The Bulletin
July 24, 2008
Video games have been reviled as the enemy of exercise and a villain in the nation’s childhood obesity epidemic. But not at Dr. Lisa Uri’s house.
When her 5-year-old daughter, Rebecca, plays a boxing game on the Nintendo Wii, an interactive video game system, “she’s literally sweating,” Uri said. A family physician at High Lakes Health Care in Bend and mother of three daughters, Uri, though she limits the time her children spend playing games and does not use them as a substitute for exercise, says she likes the Wii because it is active.
“They are moving around and not just sitting,” she said.
She has more and more research to back her up. With the growing number of so-called exergames — video games that require players to move around — scientists are now looking at whether these games can offer a legitimate workout.
The games, too, feel like exercise.

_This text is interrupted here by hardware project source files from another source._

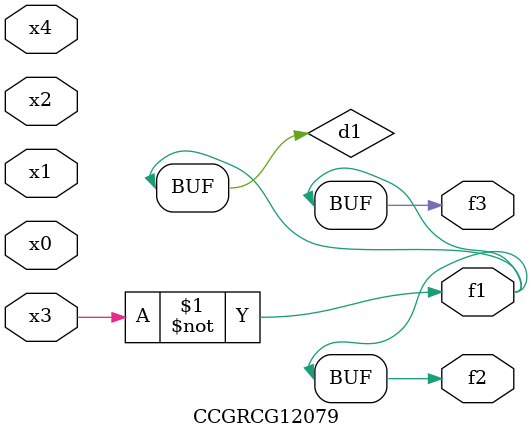
<source format=v>
module CCGRCG12079(
	input x0, x1, x2, x3, x4,
	output f1, f2, f3
);

	wire d1, d2;

	xnor (d1, x3);
	not (d2, x1);
	assign f1 = d1;
	assign f2 = d1;
	assign f3 = d1;
endmodule

</source>
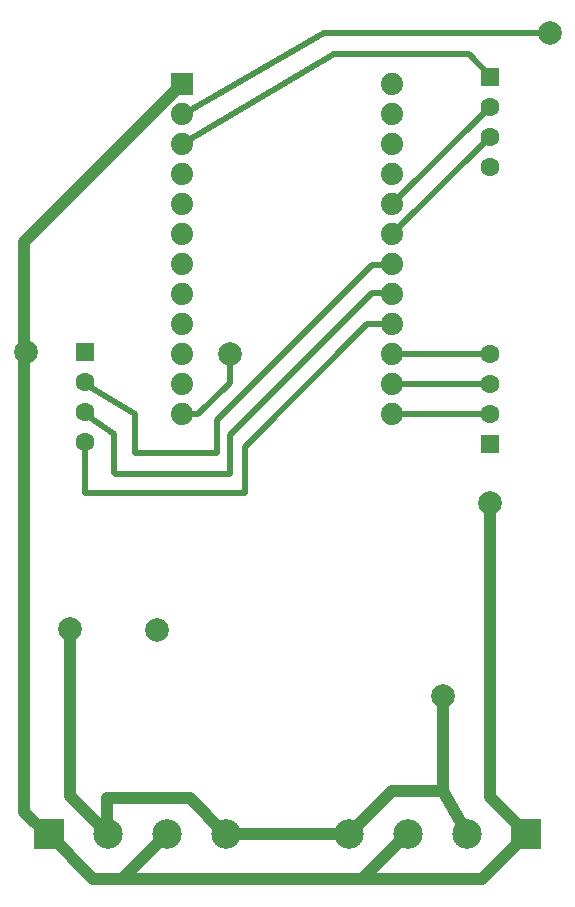
<source format=gbl>
%FSLAX33Y33*%
%MOMM*%
%AMRect-W1600000-H1600000-RO1.000*
21,1,1.6,1.6,0.,0.,180*%
%AMRect-W1879600-H1879600-RO1.000*
21,1,1.8796,1.8796,0.,0.,180*%
%AMRect-W2500000-H2500000-RO1.500*
21,1,2.5,2.5,0.,0.,90*%
%AMRect-W2500000-H2500000-RO0.500*
21,1,2.5,2.5,0.,0.,270*%
%ADD10C,0.508*%
%ADD11C,1.016*%
%ADD12C,2.*%
%ADD13C,1.6*%
%ADD14Rect-W1600000-H1600000-RO1.000*%
%ADD15C,1.8796*%
%ADD16C,1.8796*%
%ADD17Rect-W1879600-H1879600-RO1.000*%
%ADD18R,1.6X1.6*%
%ADD19C,1.6*%
%ADD20C,2.5*%
%ADD21Rect-W2500000-H2500000-RO1.500*%
%ADD22C,2.5*%
%ADD23Rect-W2500000-H2500000-RO0.500*%
D10*
%LNbottom copper_traces*%
G01*
X-8890Y11405D02*
X3090Y18300D01*
X22250Y18300*
D11*
X13190Y-45840D02*
X15290Y-49580D01*
D10*
X15370Y16510D02*
X17275Y14605D01*
X-17145Y-20648D02*
X-3572Y-20648D01*
D11*
X-15240Y-46445D02*
X-8345Y-46445D01*
X-20200Y-49530D02*
X-16425Y-53305D01*
X5200Y-49530D02*
X8890Y-45840D01*
X6350Y-53340D02*
X10160Y-49530D01*
D10*
X8890Y1270D02*
X16970Y9350D01*
X-5925Y-14425D02*
X7150Y-1350D01*
X17145Y-13970D02*
X8995Y-13970D01*
X8890Y-1350D02*
X7150Y-1350D01*
D11*
X16475Y-53305D02*
X20200Y-49580D01*
X-16425Y-53305D02*
X16475Y-53305D01*
X17145Y-46355D02*
X19965Y-49175D01*
X17145Y-21450D02*
X17145Y-46355D01*
D10*
X-12870Y-17275D02*
X-12870Y-13970D01*
D11*
X-22250Y-47600D02*
X-22250Y0610D01*
D10*
X-14685Y-15610D02*
X-17145Y-13970D01*
D11*
X-15240Y-49530D02*
X-15240Y-46445D01*
X-22250Y-47600D02*
X-20320Y-49530D01*
X-18425Y-32050D02*
X-18425Y-46305D01*
D10*
X17145Y12065D02*
X8890Y3810D01*
X-4850Y-15675D02*
X7150Y-3675D01*
X-8890Y8890D02*
X4005Y16510D01*
X-17100Y-20648D02*
X-17145Y-16510D01*
X-4850Y-8890D02*
X-4850Y-11275D01*
X-7545Y-13970D02*
X-4850Y-11275D01*
D11*
X-8255Y-46445D02*
X-5325Y-49375D01*
D10*
X8800Y-11430D02*
X17145Y-11430D01*
X-14685Y-15610D02*
X-14685Y-18890D01*
X17145Y-8890D02*
X8890Y-8890D01*
D11*
X8890Y-45840D02*
X13190Y-45840D01*
D10*
X6775Y-6350D02*
X8800Y-6350D01*
X-3572Y-16697D02*
X6775Y-6350D01*
X7150Y-3675D02*
X8800Y-3675D01*
D11*
X-13970Y-53305D02*
X-10200Y-49535D01*
D10*
X4005Y16510D02*
X15370Y16510D01*
X-5925Y-17275D02*
X-5925Y-14425D01*
D11*
X-22250Y0610D02*
X-8890Y13970D01*
D10*
X-5925Y-17275D02*
X-12870Y-17275D01*
X-17100Y-11430D02*
X-12883Y-13957D01*
X-14575Y-19000D02*
X-4850Y-19000D01*
X-4850Y-15675*
D11*
X-18425Y-46305D02*
X-15200Y-49530D01*
D10*
X-7545Y-13970D02*
X-8890Y-13970D01*
D11*
X5200Y-49530D02*
X-5080Y-49530D01*
D10*
X-3572Y-20648D02*
X-3572Y-16697D01*
D11*
X13190Y-37805D02*
X13190Y-45840D01*
D12*
X-18425Y-32125D03*
X-11000Y-32225D03*
X-4850Y-8890D03*
X22250Y18300D03*
X17145Y-21450D03*
X13190Y-37805D03*
X-22150Y-8700D03*
%LNbottom copper component 2c45c667da657ff7*%
D13*
X17145Y-13970D03*
X17145Y-11430D03*
X17145Y-8890D03*
D14*
X17145Y-16510D03*
%LNbottom copper component 3d5d9854e51a6828*%
D15*
X-8890Y11430D03*
X-8890Y8890D03*
X-8890Y6350D03*
X-8890Y3810D03*
X-8890Y1270D03*
X-8890Y-1270D03*
X-8890Y-3810D03*
X-8890Y-6350D03*
X-8890Y-8890D03*
X-8890Y-11430D03*
X-8890Y-13970D03*
D16*
X8890Y-13970D03*
X8890Y-11430D03*
X8890Y-8890D03*
X8890Y-6350D03*
X8890Y-3810D03*
X8890Y-1270D03*
X8890Y1270D03*
X8890Y3810D03*
X8890Y6350D03*
X8890Y8890D03*
X8890Y11430D03*
X8890Y13970D03*
D17*
X-8890Y13970D03*
%LNbottom copper component 6f932e20ef6d6c77*%
D18*
X17145Y14605D03*
D19*
X17145Y12065D03*
X17145Y9525D03*
X17145Y6985D03*
%LNbottom copper component f8ca9c4e8fb87baf*%
D20*
X-15200Y-49530D03*
X-10200Y-49530D03*
X-5200Y-49530D03*
D21*
X-20200Y-49530D03*
%LNbottom copper component 062dd51c8313847b*%
D22*
X15200Y-49530D03*
X10200Y-49530D03*
X5200Y-49530D03*
D23*
X20200Y-49530D03*
%LNbottom copper component 49e19032fee71c5c*%
D18*
X-17100Y-8700D03*
D19*
X-17100Y-11240D03*
X-17100Y-13780D03*
X-17100Y-16320D03*
M02*
</source>
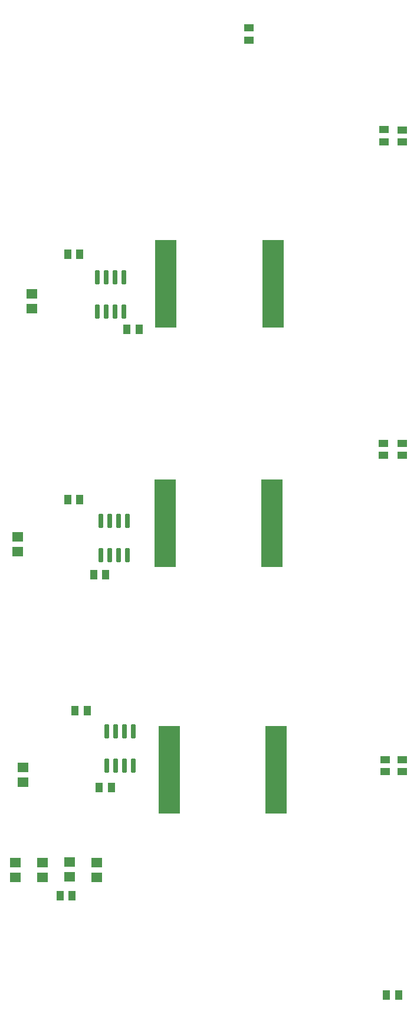
<source format=gtp>
G04*
G04 #@! TF.GenerationSoftware,Altium Limited,Altium Designer,22.2.1 (43)*
G04*
G04 Layer_Color=8421504*
%FSLAX25Y25*%
%MOIN*%
G70*
G04*
G04 #@! TF.SameCoordinates,550063A1-71E6-411B-B153-969BAF3FA875*
G04*
G04*
G04 #@! TF.FilePolarity,Positive*
G04*
G01*
G75*
%ADD18R,0.04134X0.05315*%
%ADD19R,0.06102X0.05315*%
%ADD20R,0.05315X0.04134*%
%ADD21R,0.12402X0.49213*%
G04:AMPARAMS|DCode=22|XSize=77.56mil|YSize=23.62mil|CornerRadius=2.95mil|HoleSize=0mil|Usage=FLASHONLY|Rotation=270.000|XOffset=0mil|YOffset=0mil|HoleType=Round|Shape=RoundedRectangle|*
%AMROUNDEDRECTD22*
21,1,0.07756,0.01772,0,0,270.0*
21,1,0.07165,0.02362,0,0,270.0*
1,1,0.00591,-0.00886,-0.03583*
1,1,0.00591,-0.00886,0.03583*
1,1,0.00591,0.00886,0.03583*
1,1,0.00591,0.00886,-0.03583*
%
%ADD22ROUNDEDRECTD22*%
D18*
X739000Y170000D02*
D03*
X745890D02*
D03*
X930445Y114000D02*
D03*
X923555D02*
D03*
X783645Y489100D02*
D03*
X776755D02*
D03*
X757955Y351000D02*
D03*
X764845D02*
D03*
X761055Y231000D02*
D03*
X767945D02*
D03*
X743255Y531500D02*
D03*
X750145D02*
D03*
X743355Y393400D02*
D03*
X750245D02*
D03*
X747555Y274400D02*
D03*
X754445D02*
D03*
D19*
X729085Y180232D02*
D03*
Y188500D02*
D03*
X713752D02*
D03*
Y180232D02*
D03*
X759752D02*
D03*
Y188500D02*
D03*
X744419Y188768D02*
D03*
Y180500D02*
D03*
X723000Y509134D02*
D03*
Y500866D02*
D03*
X715000Y372134D02*
D03*
Y363866D02*
D03*
X718000Y242134D02*
D03*
Y233866D02*
D03*
D20*
X845900Y659245D02*
D03*
Y652355D02*
D03*
X922000Y594955D02*
D03*
X932500Y601745D02*
D03*
Y594855D02*
D03*
X922000Y601845D02*
D03*
X932300Y246745D02*
D03*
Y239855D02*
D03*
Y424990D02*
D03*
Y418100D02*
D03*
X922700Y246745D02*
D03*
Y239855D02*
D03*
X921800Y424990D02*
D03*
Y418100D02*
D03*
D21*
X800778Y240800D02*
D03*
X861211D02*
D03*
X858716Y380000D02*
D03*
X798283D02*
D03*
X859311Y515000D02*
D03*
X798878D02*
D03*
D22*
X775000Y499276D02*
D03*
X770000D02*
D03*
X765000D02*
D03*
X760000D02*
D03*
Y518724D02*
D03*
X765000D02*
D03*
X770000D02*
D03*
X775000D02*
D03*
X777000Y361776D02*
D03*
X772000D02*
D03*
X767000D02*
D03*
X762000D02*
D03*
Y381224D02*
D03*
X767000D02*
D03*
X772000D02*
D03*
X777000D02*
D03*
X780500Y262724D02*
D03*
X775500D02*
D03*
X770500D02*
D03*
X765500D02*
D03*
Y243276D02*
D03*
X770500D02*
D03*
X775500D02*
D03*
X780500D02*
D03*
M02*

</source>
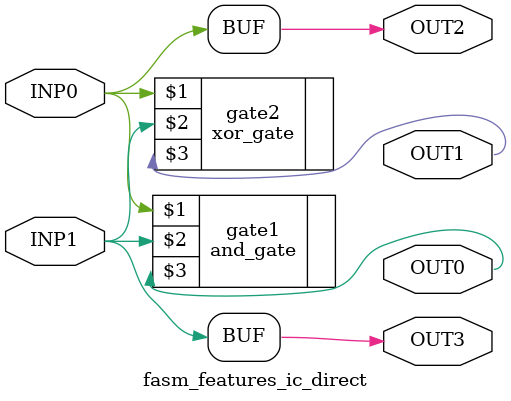
<source format=v>
`include "../common/and_gate.sim.v"
`include "../common/xor_gate.sim.v"

module fasm_features_ic_direct (
  input  INP0,
  input  INP1,
  output OUT0,
  output OUT1,
  output OUT2,
  output OUT3
);

wire INP0;
wire INP1;

(* FASM_MUX = "out0_fasm_mux" *)
wire OUT0;
(* FASM_MUX = "out1_fasm_mux" *)
wire OUT1;
(* FASM_MUX = "out2_fasm_mux" *)
wire OUT2;

wire OUT3;

and_gate gate1(INP0, INP1, OUT0);
xor_gate gate2(INP0, INP1, OUT1);

assign OUT2 = INP0;
assign OUT3 = INP1;

endmodule


</source>
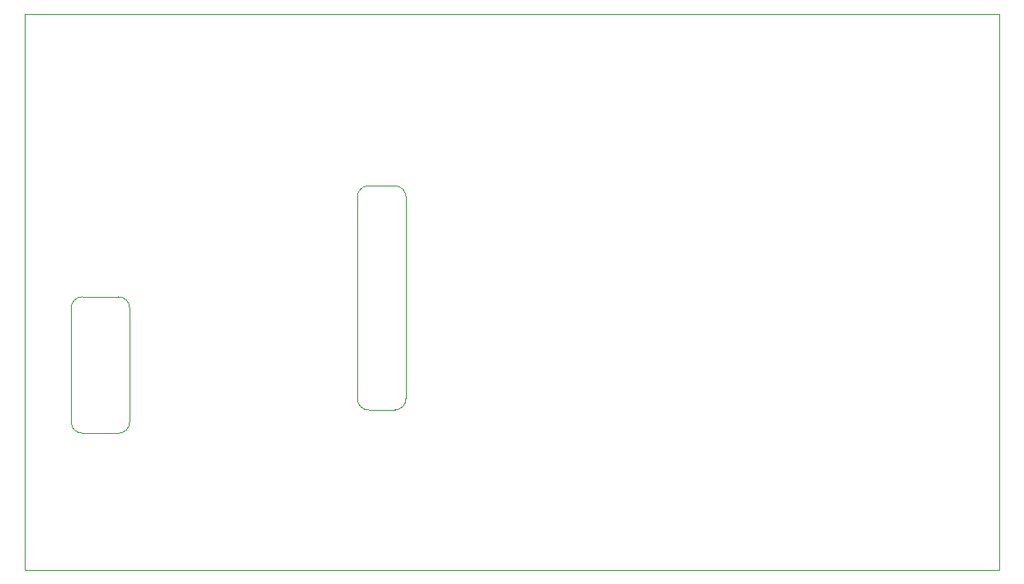
<source format=gm1>
%TF.GenerationSoftware,KiCad,Pcbnew,(5.1.10)-1*%
%TF.CreationDate,2021-07-15T23:48:19-07:00*%
%TF.ProjectId,esp32_sensor,65737033-325f-4736-956e-736f722e6b69,rev?*%
%TF.SameCoordinates,Original*%
%TF.FileFunction,Profile,NP*%
%FSLAX46Y46*%
G04 Gerber Fmt 4.6, Leading zero omitted, Abs format (unit mm)*
G04 Created by KiCad (PCBNEW (5.1.10)-1) date 2021-07-15 23:48:19*
%MOMM*%
%LPD*%
G01*
G04 APERTURE LIST*
%TA.AperFunction,Profile*%
%ADD10C,0.050000*%
%TD*%
%TA.AperFunction,Profile*%
%ADD11C,0.100000*%
%TD*%
G04 APERTURE END LIST*
D10*
X69108845Y-69418701D02*
G75*
G02*
X67970000Y-70610000I-1138845J-51299D01*
G01*
X65301299Y-70608845D02*
X67970000Y-70610000D01*
X65301299Y-70608845D02*
G75*
G02*
X64110000Y-69470000I-51299J1138845D01*
G01*
X67918701Y-47611155D02*
G75*
G02*
X69110000Y-48750000I51299J-1138845D01*
G01*
X65250000Y-47610000D02*
X67918701Y-47611155D01*
X64110000Y-69470000D02*
X64111155Y-48801299D01*
X64111155Y-48801299D02*
G75*
G02*
X65250000Y-47610000I1138845J51299D01*
G01*
X69108845Y-69418701D02*
X69110000Y-48750000D01*
X40748845Y-71808701D02*
G75*
G02*
X39610000Y-73000000I-1138845J-51299D01*
G01*
X35941299Y-72998845D02*
G75*
G02*
X34750000Y-71860000I-51299J1138845D01*
G01*
X39558701Y-59001155D02*
G75*
G02*
X40750000Y-60140000I51299J-1138845D01*
G01*
X34751155Y-60191299D02*
G75*
G02*
X35890000Y-59000000I1138845J51299D01*
G01*
X35890000Y-59000000D02*
X39558701Y-59001155D01*
X35941299Y-72998845D02*
X39610000Y-73000000D01*
X34750000Y-71860000D02*
X34751155Y-60191299D01*
X40748845Y-71808701D02*
X40750000Y-60140000D01*
D11*
X130000000Y-30000000D02*
X130000000Y-87000000D01*
X30000000Y-30000000D02*
X130000000Y-30000000D01*
X30000000Y-87000000D02*
X30000000Y-30000000D01*
X130000000Y-87000000D02*
X30000000Y-87000000D01*
M02*

</source>
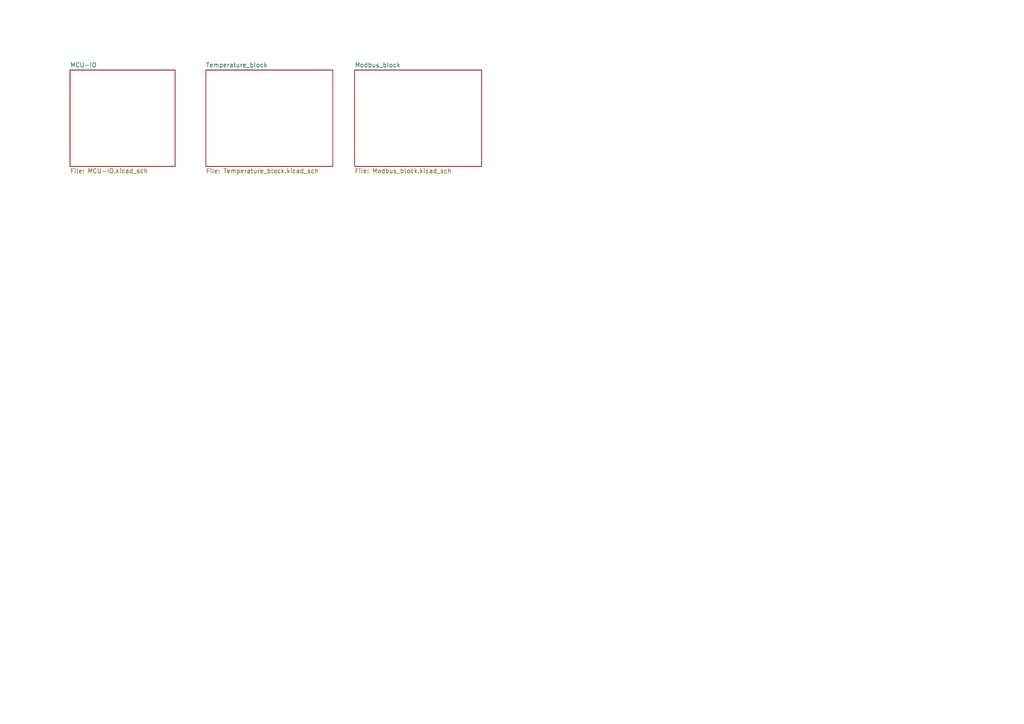
<source format=kicad_sch>
(kicad_sch
	(version 20231120)
	(generator "eeschema")
	(generator_version "8.0")
	(uuid "e02f80f6-ce77-450b-a25c-ebd7c867a183")
	(paper "A4")
	(lib_symbols)
	(sheet
		(at 20.32 20.32)
		(size 30.48 27.94)
		(fields_autoplaced yes)
		(stroke
			(width 0.1524)
			(type solid)
		)
		(fill
			(color 0 0 0 0.0000)
		)
		(uuid "45b5e4f1-6ba7-4d16-aea1-e40d94abf55a")
		(property "Sheetname" "MCU-IO"
			(at 20.32 19.6084 0)
			(effects
				(font
					(size 1.27 1.27)
				)
				(justify left bottom)
			)
		)
		(property "Sheetfile" "MCU-IO.kicad_sch"
			(at 20.32 48.8446 0)
			(effects
				(font
					(size 1.27 1.27)
				)
				(justify left top)
			)
		)
		(instances
			(project "Temperature_controler"
				(path "/e02f80f6-ce77-450b-a25c-ebd7c867a183"
					(page "2")
				)
			)
		)
	)
	(sheet
		(at 59.69 20.32)
		(size 36.83 27.94)
		(fields_autoplaced yes)
		(stroke
			(width 0.1524)
			(type solid)
		)
		(fill
			(color 0 0 0 0.0000)
		)
		(uuid "a5ccd836-a16b-40b5-9df1-6c0de1bde4a8")
		(property "Sheetname" "Temperature_block"
			(at 59.69 19.6084 0)
			(effects
				(font
					(size 1.27 1.27)
				)
				(justify left bottom)
			)
		)
		(property "Sheetfile" "Temperature_block.kicad_sch"
			(at 59.69 48.8446 0)
			(effects
				(font
					(size 1.27 1.27)
				)
				(justify left top)
			)
		)
		(instances
			(project "Temperature_controler"
				(path "/e02f80f6-ce77-450b-a25c-ebd7c867a183"
					(page "3")
				)
			)
		)
	)
	(sheet
		(at 102.87 20.32)
		(size 36.83 27.94)
		(fields_autoplaced yes)
		(stroke
			(width 0.1524)
			(type solid)
		)
		(fill
			(color 0 0 0 0.0000)
		)
		(uuid "e09705c4-e719-46d0-bbfe-d5fbaa444ec8")
		(property "Sheetname" "Modbus_block"
			(at 102.87 19.6084 0)
			(effects
				(font
					(size 1.27 1.27)
				)
				(justify left bottom)
			)
		)
		(property "Sheetfile" "Modbus_block.kicad_sch"
			(at 102.87 48.8446 0)
			(effects
				(font
					(size 1.27 1.27)
				)
				(justify left top)
			)
		)
		(instances
			(project "Temperature_controler"
				(path "/e02f80f6-ce77-450b-a25c-ebd7c867a183"
					(page "4")
				)
			)
		)
	)
	(sheet_instances
		(path "/"
			(page "1")
		)
	)
)

</source>
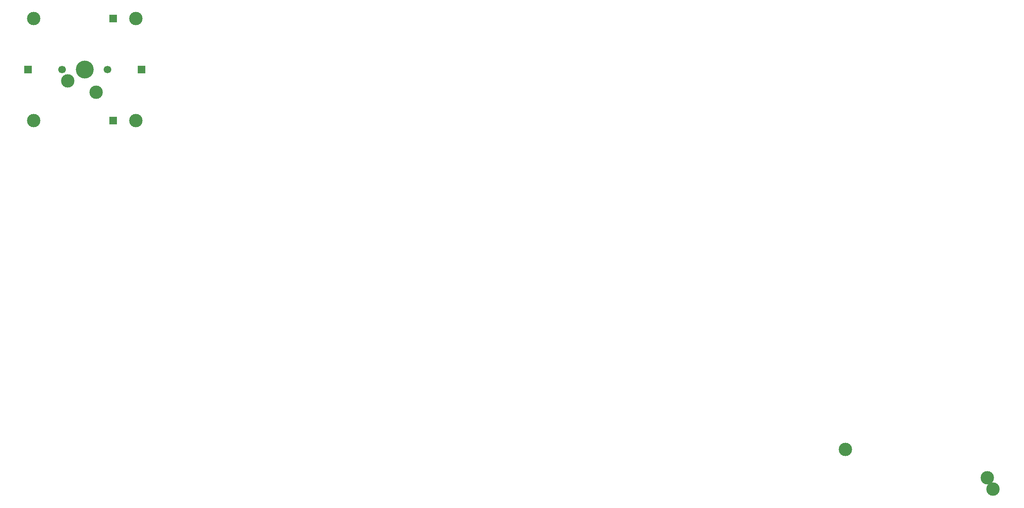
<source format=gbr>
%TF.GenerationSoftware,KiCad,Pcbnew,(5.1.10)-1*%
%TF.CreationDate,2022-02-14T22:32:15+08:00*%
%TF.ProjectId,single_switch_pcb,73696e67-6c65-45f7-9377-697463685f70,rev?*%
%TF.SameCoordinates,Original*%
%TF.FileFunction,Soldermask,Bot*%
%TF.FilePolarity,Negative*%
%FSLAX46Y46*%
G04 Gerber Fmt 4.6, Leading zero omitted, Abs format (unit mm)*
G04 Created by KiCad (PCBNEW (5.1.10)-1) date 2022-02-14 22:32:15*
%MOMM*%
%LPD*%
G01*
G04 APERTURE LIST*
%ADD10C,3.000000*%
%ADD11C,1.700000*%
%ADD12R,1.700000X1.700000*%
%ADD13C,4.000000*%
G04 APERTURE END LIST*
D10*
%TO.C,REF\u002A\u002A*%
X204470000Y-96520000D03*
%TD*%
%TO.C,REF\u002A\u002A*%
X181610000Y-119380000D03*
%TD*%
%TO.C,REF\u002A\u002A*%
X204470000Y-119380000D03*
%TD*%
D11*
%TO.C,REF\u002A\u002A*%
X198120000Y-107950000D03*
%TD*%
%TO.C,REF\u002A\u002A*%
X187960000Y-107950000D03*
%TD*%
D12*
%TO.C,J2*%
X199390000Y-96520000D03*
%TD*%
%TO.C,J3*%
X199390000Y-119380000D03*
%TD*%
D13*
%TO.C,REF\u002A\u002A*%
X193040000Y-107950000D03*
%TD*%
D12*
%TO.C,J4*%
X205740000Y-107950000D03*
%TD*%
%TO.C,J1*%
X180340000Y-107950000D03*
%TD*%
D10*
%TO.C,REF\u002A\u002A*%
X181610000Y-96520000D03*
%TD*%
%TO.C,*%
X396240000Y-201930000D03*
%TD*%
%TO.C,*%
X394970000Y-199390000D03*
%TD*%
%TO.C,*%
X394970000Y-199390000D03*
%TD*%
%TO.C,*%
X363220000Y-193040000D03*
%TD*%
%TO.C,*%
X363220000Y-193040000D03*
%TD*%
%TO.C,U1*%
X189230000Y-110490000D03*
X195580000Y-113030000D03*
%TD*%
M02*

</source>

Anyone who’s been to an arcade recently may have seen a sweat-drenched adolescent jumping on top of “Dance Dance Revolution,” one of the most popular and active games in which players follow screen directions as they hop on directional arrows on a dance pad to the beat of popular music.
A study released last year by the American Council on Exercise found that in standard or difficult mode, the game provided a viable cardiac workout.
Another study, released this month by the same organization, found that the games on the Nintendo Wii did not provide as good a workout as doing the real sports, but that it burned more calories than playing sedentary games.